On ajoutera qu'alors qu'en droit français l'obligation faite au créancier saisissant d'introduire à peine de nullité une procédure en obtention d'un titre exécutoire dans un délai d'un mois à compter de la saisie procède des dispositions impératives du droit commun des voies d'exécution, lesquelles ont été étendues aux saisies de navires par la jurisprudence maritime, en Afrique centrale, cette formalité exigeante est prévue par l'article 125 du Code CEMAC de 2001, texte qui dispose que :

« A compter de la notification du procès-verbal de saisie conservatoire et à peine de caducité, le saisissant doit, dans un délai d'un mois, introduire une procédure ou accomplir les formalités nécessaires à l'obtention du titre exécutoire ».

D'autre part, si en droit français la sanction de l'abus de droit en matière de saisie conservatoire de navire relève encore de la jurisprudence et non de la loi maritime, en Afrique centrale, il en va différemment. Car, l'article 126 du Code révisé en 2001, texte du reste repris dans la version de 2012 (art. 156), accorde à tout propriétaire de navire, qui aura obtenu la mainlevée ou la rétractation de la saisie, la faculté d'assigner le saisissant en réparation du préjudice subi du fait de l'immobilisation du navire, « s'il est avéré que la saisie était injustifiée ».

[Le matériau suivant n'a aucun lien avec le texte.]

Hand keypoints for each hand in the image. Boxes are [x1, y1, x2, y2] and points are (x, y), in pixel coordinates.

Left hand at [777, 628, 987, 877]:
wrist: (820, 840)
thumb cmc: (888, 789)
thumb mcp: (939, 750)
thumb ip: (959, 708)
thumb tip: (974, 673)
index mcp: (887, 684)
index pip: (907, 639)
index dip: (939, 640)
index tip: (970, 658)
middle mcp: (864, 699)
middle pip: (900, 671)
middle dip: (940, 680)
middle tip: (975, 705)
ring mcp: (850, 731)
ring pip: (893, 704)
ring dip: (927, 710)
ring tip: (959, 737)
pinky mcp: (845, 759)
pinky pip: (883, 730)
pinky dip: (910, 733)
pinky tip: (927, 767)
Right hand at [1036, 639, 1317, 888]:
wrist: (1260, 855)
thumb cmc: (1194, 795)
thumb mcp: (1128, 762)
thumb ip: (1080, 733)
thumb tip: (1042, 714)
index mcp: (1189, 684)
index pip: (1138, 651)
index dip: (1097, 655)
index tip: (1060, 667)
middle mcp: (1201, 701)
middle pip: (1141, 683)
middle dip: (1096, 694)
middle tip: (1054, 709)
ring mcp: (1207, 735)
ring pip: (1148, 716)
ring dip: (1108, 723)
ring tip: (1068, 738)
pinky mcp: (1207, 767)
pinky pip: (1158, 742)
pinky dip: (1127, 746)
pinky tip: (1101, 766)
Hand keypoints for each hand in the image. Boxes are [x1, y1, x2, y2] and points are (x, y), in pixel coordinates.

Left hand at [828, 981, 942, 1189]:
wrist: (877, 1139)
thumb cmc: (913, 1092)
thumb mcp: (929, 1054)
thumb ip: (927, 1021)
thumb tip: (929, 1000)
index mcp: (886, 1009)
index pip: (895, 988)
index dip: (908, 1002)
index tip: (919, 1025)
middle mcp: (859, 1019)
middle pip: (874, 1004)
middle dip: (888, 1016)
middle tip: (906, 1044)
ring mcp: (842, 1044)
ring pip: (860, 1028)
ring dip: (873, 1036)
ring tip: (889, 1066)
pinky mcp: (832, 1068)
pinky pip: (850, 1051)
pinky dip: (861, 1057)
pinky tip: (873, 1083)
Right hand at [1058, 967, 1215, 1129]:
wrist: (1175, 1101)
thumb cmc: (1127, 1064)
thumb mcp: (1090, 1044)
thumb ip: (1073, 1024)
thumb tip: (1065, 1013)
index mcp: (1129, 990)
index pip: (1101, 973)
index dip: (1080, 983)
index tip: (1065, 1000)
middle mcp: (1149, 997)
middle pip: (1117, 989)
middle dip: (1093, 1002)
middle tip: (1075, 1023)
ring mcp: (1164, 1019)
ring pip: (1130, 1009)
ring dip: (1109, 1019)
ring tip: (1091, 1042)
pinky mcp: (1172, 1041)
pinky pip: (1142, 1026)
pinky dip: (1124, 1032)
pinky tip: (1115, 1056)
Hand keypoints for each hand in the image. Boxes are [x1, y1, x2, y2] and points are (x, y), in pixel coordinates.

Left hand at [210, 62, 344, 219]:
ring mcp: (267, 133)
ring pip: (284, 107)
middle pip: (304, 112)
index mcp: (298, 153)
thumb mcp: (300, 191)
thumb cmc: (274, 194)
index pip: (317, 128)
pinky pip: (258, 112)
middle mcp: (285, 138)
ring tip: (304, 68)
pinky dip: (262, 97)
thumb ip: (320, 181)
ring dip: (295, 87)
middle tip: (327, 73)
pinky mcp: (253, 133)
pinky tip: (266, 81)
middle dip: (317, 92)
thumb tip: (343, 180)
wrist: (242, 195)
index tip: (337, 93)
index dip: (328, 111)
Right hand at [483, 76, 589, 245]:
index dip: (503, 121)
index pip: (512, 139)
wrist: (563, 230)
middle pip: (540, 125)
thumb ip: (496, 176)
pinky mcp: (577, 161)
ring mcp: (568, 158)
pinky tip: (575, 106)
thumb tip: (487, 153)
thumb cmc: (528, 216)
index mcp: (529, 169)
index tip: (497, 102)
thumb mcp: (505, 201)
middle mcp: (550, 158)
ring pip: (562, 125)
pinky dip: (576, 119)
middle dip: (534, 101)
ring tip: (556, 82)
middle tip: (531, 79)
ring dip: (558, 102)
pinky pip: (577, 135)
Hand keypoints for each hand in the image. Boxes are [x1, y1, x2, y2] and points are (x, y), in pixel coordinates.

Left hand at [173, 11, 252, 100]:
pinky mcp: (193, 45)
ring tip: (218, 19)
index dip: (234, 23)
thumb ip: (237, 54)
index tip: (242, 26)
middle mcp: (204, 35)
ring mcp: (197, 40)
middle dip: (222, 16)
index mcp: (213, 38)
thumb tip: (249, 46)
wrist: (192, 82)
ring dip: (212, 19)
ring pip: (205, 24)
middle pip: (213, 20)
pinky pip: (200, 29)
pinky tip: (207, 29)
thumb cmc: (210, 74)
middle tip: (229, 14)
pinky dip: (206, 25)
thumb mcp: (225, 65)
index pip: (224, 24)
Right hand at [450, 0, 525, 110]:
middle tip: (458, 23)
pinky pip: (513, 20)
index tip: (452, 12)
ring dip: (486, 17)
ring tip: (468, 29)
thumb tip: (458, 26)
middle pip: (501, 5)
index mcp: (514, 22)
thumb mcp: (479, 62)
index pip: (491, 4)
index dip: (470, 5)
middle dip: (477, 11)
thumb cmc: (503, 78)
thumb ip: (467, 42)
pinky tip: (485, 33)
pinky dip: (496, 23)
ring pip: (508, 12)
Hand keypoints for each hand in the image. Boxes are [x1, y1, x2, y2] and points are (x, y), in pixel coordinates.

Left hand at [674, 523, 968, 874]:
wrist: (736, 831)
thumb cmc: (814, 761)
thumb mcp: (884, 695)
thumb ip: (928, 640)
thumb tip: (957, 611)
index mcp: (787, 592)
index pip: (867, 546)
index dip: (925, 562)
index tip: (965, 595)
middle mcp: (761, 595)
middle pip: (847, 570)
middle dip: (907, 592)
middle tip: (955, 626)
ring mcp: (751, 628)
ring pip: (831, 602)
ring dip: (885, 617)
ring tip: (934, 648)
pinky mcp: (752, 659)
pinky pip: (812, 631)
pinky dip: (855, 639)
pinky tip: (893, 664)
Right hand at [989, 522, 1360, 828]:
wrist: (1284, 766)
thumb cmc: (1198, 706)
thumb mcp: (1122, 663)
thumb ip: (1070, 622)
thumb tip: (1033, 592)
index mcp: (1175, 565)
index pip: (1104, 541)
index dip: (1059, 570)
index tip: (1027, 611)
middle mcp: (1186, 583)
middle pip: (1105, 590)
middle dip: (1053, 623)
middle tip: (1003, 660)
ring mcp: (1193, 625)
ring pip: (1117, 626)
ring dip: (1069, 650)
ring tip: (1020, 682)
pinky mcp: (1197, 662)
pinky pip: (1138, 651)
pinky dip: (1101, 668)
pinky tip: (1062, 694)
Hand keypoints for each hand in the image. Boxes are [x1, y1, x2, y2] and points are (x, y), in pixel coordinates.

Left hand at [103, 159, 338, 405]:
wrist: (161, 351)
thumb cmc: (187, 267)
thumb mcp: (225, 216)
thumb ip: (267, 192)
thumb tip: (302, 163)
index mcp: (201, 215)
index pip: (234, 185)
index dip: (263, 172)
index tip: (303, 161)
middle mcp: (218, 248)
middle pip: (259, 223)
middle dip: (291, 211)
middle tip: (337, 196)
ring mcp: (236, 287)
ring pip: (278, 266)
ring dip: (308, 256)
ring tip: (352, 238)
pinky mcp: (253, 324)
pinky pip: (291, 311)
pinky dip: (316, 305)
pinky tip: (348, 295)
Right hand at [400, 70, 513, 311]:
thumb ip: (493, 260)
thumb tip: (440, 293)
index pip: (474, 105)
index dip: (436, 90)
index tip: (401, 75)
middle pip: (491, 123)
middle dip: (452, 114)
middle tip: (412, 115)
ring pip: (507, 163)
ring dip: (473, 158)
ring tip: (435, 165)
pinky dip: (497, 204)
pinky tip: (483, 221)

Pour terminer, notons que le nouveau Code CEMAC, dont l'adoption et l'entrée en vigueur sont vivement attendues, contient des dispositions mieux élaborées et plus complètes sur la saisie conservatoire et même sur la saisie-vente. En matière de saisie conservatoire, des dispositions inspirées de la Convention internationale de Genève de 1999 ont été incorporées dans le Code, de même que certaines solutions prétoriennes du droit français. Il s'agit des dispositions concernant les créances maritimes, dont la liste est plus complète dans la nouvelle Convention, et de la précision selon laquelle est assimilée à la créance maritime une créance partiellement maritime (art. 149). Mais, le Code communautaire s'est également enrichi des dispositions qui donnent compétence au juge des référés pour départager les parties litigantes lorsqu'elles ne parviennent pas à accorder leurs violons sur l'importance et la forme de la garantie à fournir pour libérer le navire saisi, étant précisé que, dans ce cas, le montant de la garantie ne peut excéder la valeur du navire (art. 146 § 2). Il est, par ailleurs, permis à la personne qui a constitué une garantie en libération du navire de demander, à tout moment au tribunal compétent, de réduire, modifier ou annuler cette garantie, notamment si elle rapporte la preuve que celle-ci était manifestement excessive au regard du montant réel de la créance ou n'était pas appropriée, ou était injustifiée parce que la créance était inexistante en réalité (art. 146 § 4). Enfin, parce que le juge du fond a plénitude de compétence sur le litige, le législateur communautaire a pris en compte la jurisprudence de la Cour de cassation française qui donne compétence à ce juge pour ordonner mainlevée de la saisie conservatoire de navire, précisément si à l'analyse il s'avise que la créance ayant motivé la saisie apparaît hypothétique ou infondée (art. 155 § 3), et même si cette mainlevée a été refusée par le juge qui a autorisé la saisie.